What's driving the high CTR — meta title and description tips
A 37.7% CTR doesn't happen by accident. Here's what I focused on when writing meta data for my pages:
- Match search intent exactly — if someone searches "how to deploy Next.js to Vercel", your title should say exactly that, not something clever that doesn't match their query.
- Use numbers and specifics — "5 ways to optimise your Vercel deployment" outperforms "how to optimise Vercel" in CTR because it sets a clear expectation.
- Add the year for evergreen topics — "Next.js deployment guide 2025" signals freshness and relevance.
- Write the description as a value proposition — not a summary of what the page is, but why the user should click it over the other results.
- Keep titles under 60 characters — truncated titles in search results hurt CTR. Google cuts off anything beyond ~60 chars on mobile.
In Next.js, you can set these per-page using the Metadata API:
// app/blog/[slug]/page.tsx
export async function generateMetadata({ params }): Promise {
const post = await getPost(params.slug);
return {
title: post.metaTitle,
description: post.metaDescription,
openGraph: {
title: post.metaTitle,
description: post.metaDescription,
images: [post.ogImage],
},
};
}
What I'm doing to improve these numbers
Seven days of data is exciting, but it's just the beginning.

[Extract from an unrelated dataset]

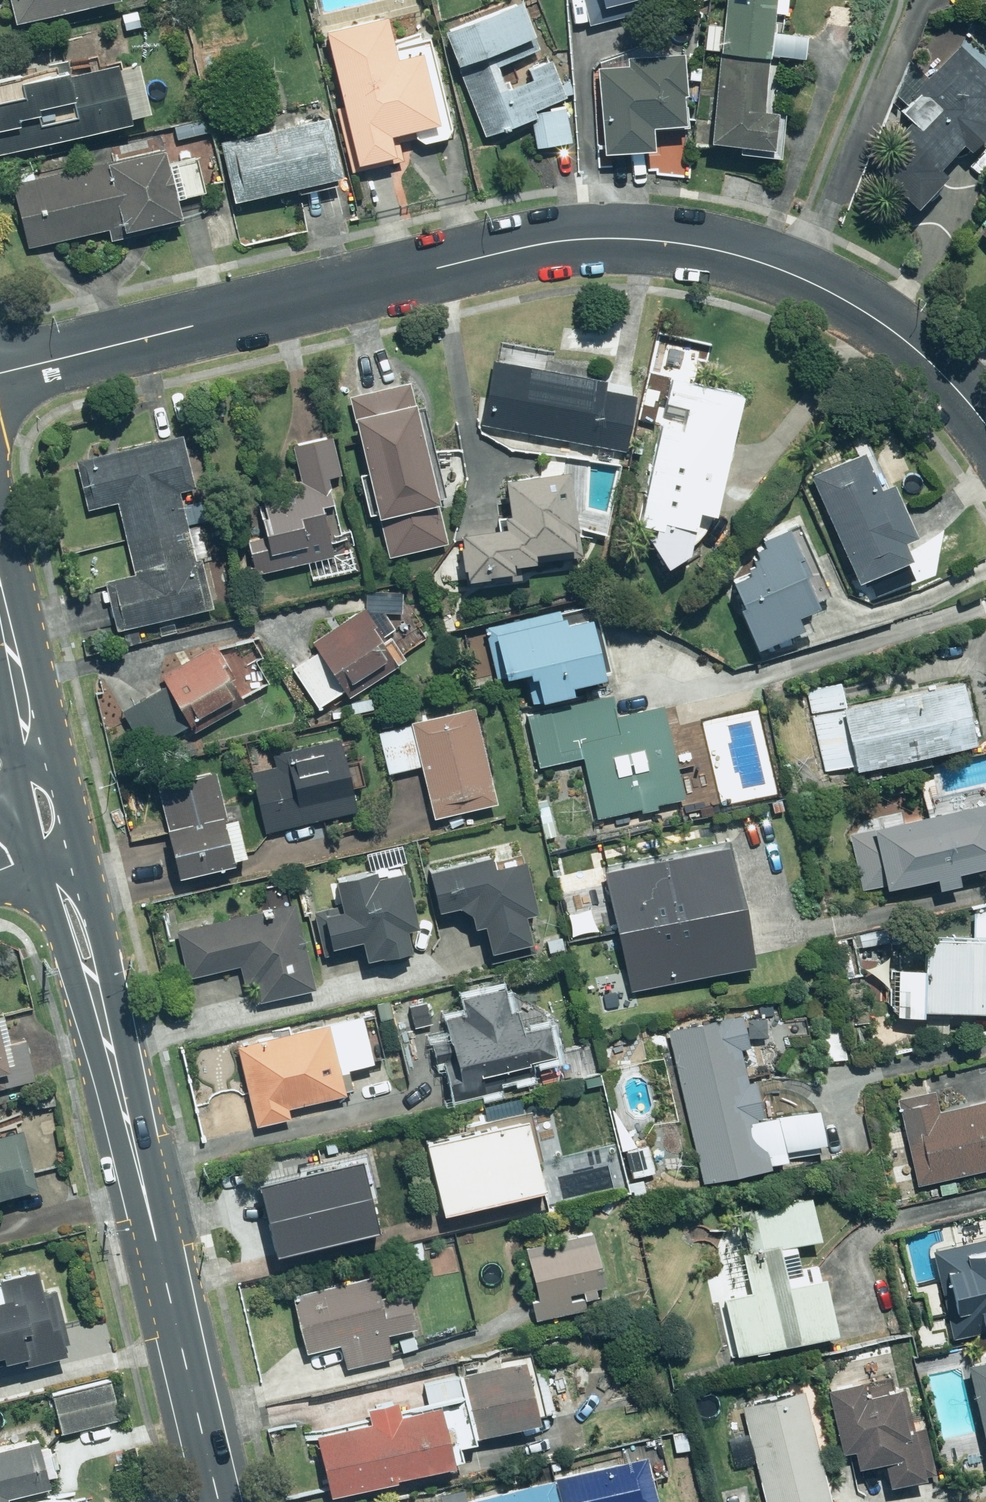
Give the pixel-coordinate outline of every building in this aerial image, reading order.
[(12,28),(116,4),(115,0),(5,0),(12,28)] [(579,26),(621,18),(617,3),(632,0),(573,0),(579,26)] [(721,28),(704,26),(701,51),(716,53),(706,147),(768,154),(773,116),(761,115),(772,12),(783,14),(784,0),(725,0),(721,28)] [(529,42),(514,5),(440,34),(482,141),(525,124),(538,155),(573,141),(558,102),(566,99),(550,59),(523,70),(528,83),(504,92),(491,57),(529,42)] [(321,34),(338,109),(334,110),(348,175),(390,166),(384,138),(411,132),(414,146),(449,138),(427,36),(388,44),(383,20),(321,34)] [(959,50),(922,79),(911,66),(895,96),(905,107),(898,114),(908,125),(896,136),(905,145),(873,174),(908,213),(943,181),(934,171),(958,149),(963,155),(985,134),(985,79),(959,50)] [(599,72),(604,155),(659,151),(657,130),(691,128),(686,54),(633,57),(633,69),(599,72)] [(125,128),(123,123),(146,118),(134,65),(64,80),(63,75),(0,89),(0,156),(125,128)] [(170,125),(173,141),(210,134),(207,118),(170,125)] [(229,205),(336,181),(323,120),(216,144),(229,205)] [(9,187),(23,248),(107,228),(110,243),(139,236),(138,232),(175,224),(170,203),(204,195),(195,161),(164,169),(159,147),(35,176),(33,167),(15,171),(18,185),(9,187)] [(976,235),(985,242),(985,222),(976,235)] [(669,346),(633,525),(649,528),(642,542),(659,570),(682,555),(689,514),(705,517),(728,390),(697,385),(703,353),(669,346)] [(478,425),(621,450),(631,396),(597,390),(599,379),(531,368),(533,356),(512,352),(510,363),(490,360),(478,425)] [(385,557),(444,543),(434,500),(443,498),(421,405),(413,407),(408,384),(346,398),(350,416),(347,417),(360,475),(355,476),(365,519),(376,516),(385,557)] [(337,476),(328,436),(289,446),(299,489),(270,496),(273,510),(261,513),(263,522),(239,527),(250,575),(307,561),(311,581),(355,571),(345,530),(339,532),(326,478),(337,476)] [(181,437),(73,461),(83,508),(115,501),(131,577),(102,584),(112,630),(207,609),(195,558),(203,556),(197,524),(185,527),(177,490),(192,487),(181,437)] [(876,490),(860,452),(808,475),(853,580),(903,559),(897,544),(912,537),(889,484),(876,490)] [(571,529),(563,473),(499,483),(504,515),(496,516),(498,528),(453,535),(460,582),(504,575),(502,567),(527,563),(526,554),(565,548),(562,530),(571,529)] [(786,617),(827,600),(794,524),(713,559),(734,608),(730,610),(747,650),(792,631),(786,617)] [(381,641),(361,609),(310,642),(317,652),(289,671),(317,714),(395,662),(381,641)] [(653,805),(679,799),(659,708),(614,718),(610,699),(569,708),(565,688),(596,681),(582,618),(559,623),(556,611),(483,627),(494,679),(518,673),(527,713),(523,714),(535,767),(582,757),(596,818),(638,808),(639,814),(654,811),(653,805)] [(238,690),(210,645),(159,676),(153,666),(113,691),(124,709),(118,712),(141,749),(238,690)] [(851,772),(967,744),(951,681),(843,707),(838,686),(805,694),(823,771),(850,764),(851,772)] [(492,801),(469,708),(375,731),(385,771),(415,764),(428,817),(492,801)] [(354,813),(339,742),(267,757),(270,770),(247,774),(259,832),(354,813)] [(154,786),(166,829),(159,831),(172,877),(241,858),(230,819),(221,821),(208,771),(154,786)] [(850,833),(862,889),(880,885),(881,890),(928,879),(931,892),(953,887),(950,874),(985,866),(985,805),(985,803),(850,833)] [(745,967),(721,858),(729,856),(726,842),(597,871),(600,886),(569,893),(572,911),(565,912),(570,937),(594,932),(591,918),(609,914),(627,993),(745,967)] [(485,857),(420,873),(429,910),(451,905),(467,924),(476,923),(483,952),(523,943),(517,917),(534,913),(522,859),(487,867),(485,857)] [(335,907),(310,914),(320,951),(353,941),(360,964),(401,952),(396,933),(417,927),(401,872),(374,880),(372,872),(328,884),(335,907)] [(311,990),(289,902),(176,930),(188,979),(238,966),(243,986),(252,984),(257,1004),(311,990)] [(972,913),(971,942),(914,939),(913,970),(892,969),(890,1018),(916,1019),(916,1011),(985,1014),(985,910),(972,913)] [(540,1029),(539,1029),(538,1023),(517,1028),(513,1009),(501,1012),(496,991),(457,1000),(461,1013),(440,1018),(435,1000),(405,1007),(428,1104),(481,1091),(477,1073),(546,1057),(544,1050),(545,1050),(546,1050),(547,1050),(548,1049),(549,1049),(550,1048),(551,1047),(552,1046),(553,1045),(553,1044),(554,1043),(554,1042),(554,1041),(554,1040),(554,1038),(554,1037),(554,1036),(554,1035),(553,1034),(553,1033),(552,1033),(551,1032),(550,1031),(550,1030),(549,1030),(548,1029),(547,1029),(546,1029),(545,1028),(543,1028),(542,1028),(541,1028),(540,1029)] [(355,1015),(232,1047),(252,1127),(287,1118),(285,1109),(353,1092),(347,1069),(367,1064),(355,1015)] [(2,1086),(35,1077),(25,1037),(6,1042),(0,1019),(0,1080),(2,1086)] [(666,1031),(700,1183),(817,1161),(819,1158),(821,1155),(823,1152),(825,1149),(826,1146),(827,1142),(828,1139),(828,1135),(829,1131),(829,1128),(828,1124),(828,1121),(827,1117),(825,1114),(824,1110),(822,1107),(820,1104),(818,1101),(816,1098),(813,1096),(810,1094),(808,1092),(804,1090),(801,1088),(798,1087),(794,1086),(791,1085),(787,1084),(784,1084),(780,1084),(776,1084),(773,1085),(769,1086),(766,1087),(762,1088),(762,1081),(743,1083),(739,1047),(748,1046),(745,1019),(666,1031)] [(899,1101),(913,1184),(937,1180),(940,1196),(954,1193),(951,1178),(985,1170),(985,1100),(937,1111),(933,1093),(899,1101)] [(437,1216),(537,1191),(519,1122),(419,1147),(437,1216)] [(29,1189),(16,1132),(0,1135),(0,1195),(29,1189)] [(681,1148),(650,1156),(647,1145),(623,1152),(630,1179),(627,1180),(633,1202),(648,1198),(644,1184),(687,1173),(681,1148)] [(248,1186),(265,1257),(372,1231),(355,1161),(248,1186)] [(714,1304),(723,1303),(734,1356),(829,1336),(815,1269),(799,1272),(793,1244),(817,1239),(808,1199),(735,1215),(738,1229),(720,1233),(730,1277),(709,1281),(714,1304)] [(561,1244),(523,1251),(537,1319),(581,1311),(579,1296),(591,1294),(590,1288),(602,1285),(591,1231),(560,1237),(561,1244)] [(423,1258),(419,1239),(395,1244),(399,1264),(423,1258)] [(931,1255),(940,1289),(930,1292),(932,1301),(942,1299),(953,1338),(985,1330),(985,1240),(931,1255)] [(431,1253),(438,1277),(463,1270),(457,1246),(431,1253)] [(28,1355),(31,1364),(59,1356),(52,1331),(68,1326),(58,1288),(40,1293),(34,1270),(0,1280),(0,1363),(28,1355)] [(381,1334),(392,1332),(397,1353),(418,1348),(405,1291),(378,1298),(372,1276),(356,1280),(354,1274),(325,1281),(327,1288),(290,1296),(303,1352),(333,1345),(339,1369),(387,1358),(381,1334)] [(307,1438),(323,1497),(459,1461),(455,1443),(533,1422),(517,1363),(419,1389),(424,1408),(392,1416),(388,1402),(362,1409),(366,1422),(307,1438)] [(960,1370),(975,1430),(983,1464),(985,1463),(985,1364),(960,1370)] [(543,1417),(574,1411),(566,1366),(535,1371),(543,1417)] [(59,1434),(116,1419),(106,1382),(50,1397),(59,1434)] [(859,1383),(823,1390),(836,1453),(845,1451),(848,1466),(878,1460),(884,1487),(919,1479),(911,1442),(901,1444),(890,1393),(862,1399),(859,1383)] [(740,1406),(764,1501),(828,1501),(801,1391),(740,1406)] [(3,1497),(41,1487),(29,1442),(0,1449),(0,1501),(4,1501),(3,1497)] [(556,1501),(652,1501),(641,1456),(550,1476),(556,1501)] [(550,1476),(464,1496),(466,1501),(556,1501),(550,1476)]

Here's my plan for the next 30 days:
- Publish more content — more indexed pages means more queries where I can appear. Aiming for 2–3 blog posts per week.
- Target long-tail keywords — instead of "Next.js deployment" (competitive), target "how to add custom domain to Vercel Next.js app" (specific, less competition).
- Submit sitemap regularly — every new post gets added to the sitemap and I ping Google Search Console to crawl it.
- Improve position on existing pages — for pages ranking 4–7, adding more depth, internal links, and updated content can push them into top 3.
- Monitor Core Web Vitals — Google uses LCP, CLS, and FID as ranking signals. Making sure my Next.js site scores well on these gives me a technical SEO advantage.
How to set up Google Search Console for your Next.js site
If you haven't set up Search Console yet, here's the quick version:
- Go to search.google.com/search-console and add your property.
- Verify ownership — the easiest method is adding a
<meta>tag via Next.js metadata:
// app/layout.tsx
export const metadata: Metadata = {
verification: {
google: "your-verification-code-here",
},
};
- Submit your sitemap. If you're using Next.js App Router, add a
sitemap.tsfile:
// app/sitemap.ts
import { MetadataRoute } from "next";
export default function sitemap(): MetadataRoute.Sitemap {
return [
{ url: "https://harsh-softwaredev.vercel.app", lastModified: new Date() },
{ url: "https://harsh-softwaredev.vercel.app/blog", lastModified: new Date() },
// Add all your blog posts here
];
}
- In Search Console, go to Sitemaps and submit
/sitemap.xml. - Wait 3–7 days and your first data will appear in the Performance report.
Conclusion
26 clicks. 69 impressions. 37.7% CTR. Average position 6.1. For a site that didn't exist on Google a week ago, these numbers tell a genuinely encouraging story.
The CTR especially — at nearly 4× what you'd expect for position 6 — suggests the meta titles and descriptions are doing their job. The foundation is solid. Now it's about volume: more content, more indexed pages, more queries where I can show up and earn that click.
I'll be sharing a follow-up post at the 30-day mark. Let's see where the numbers go.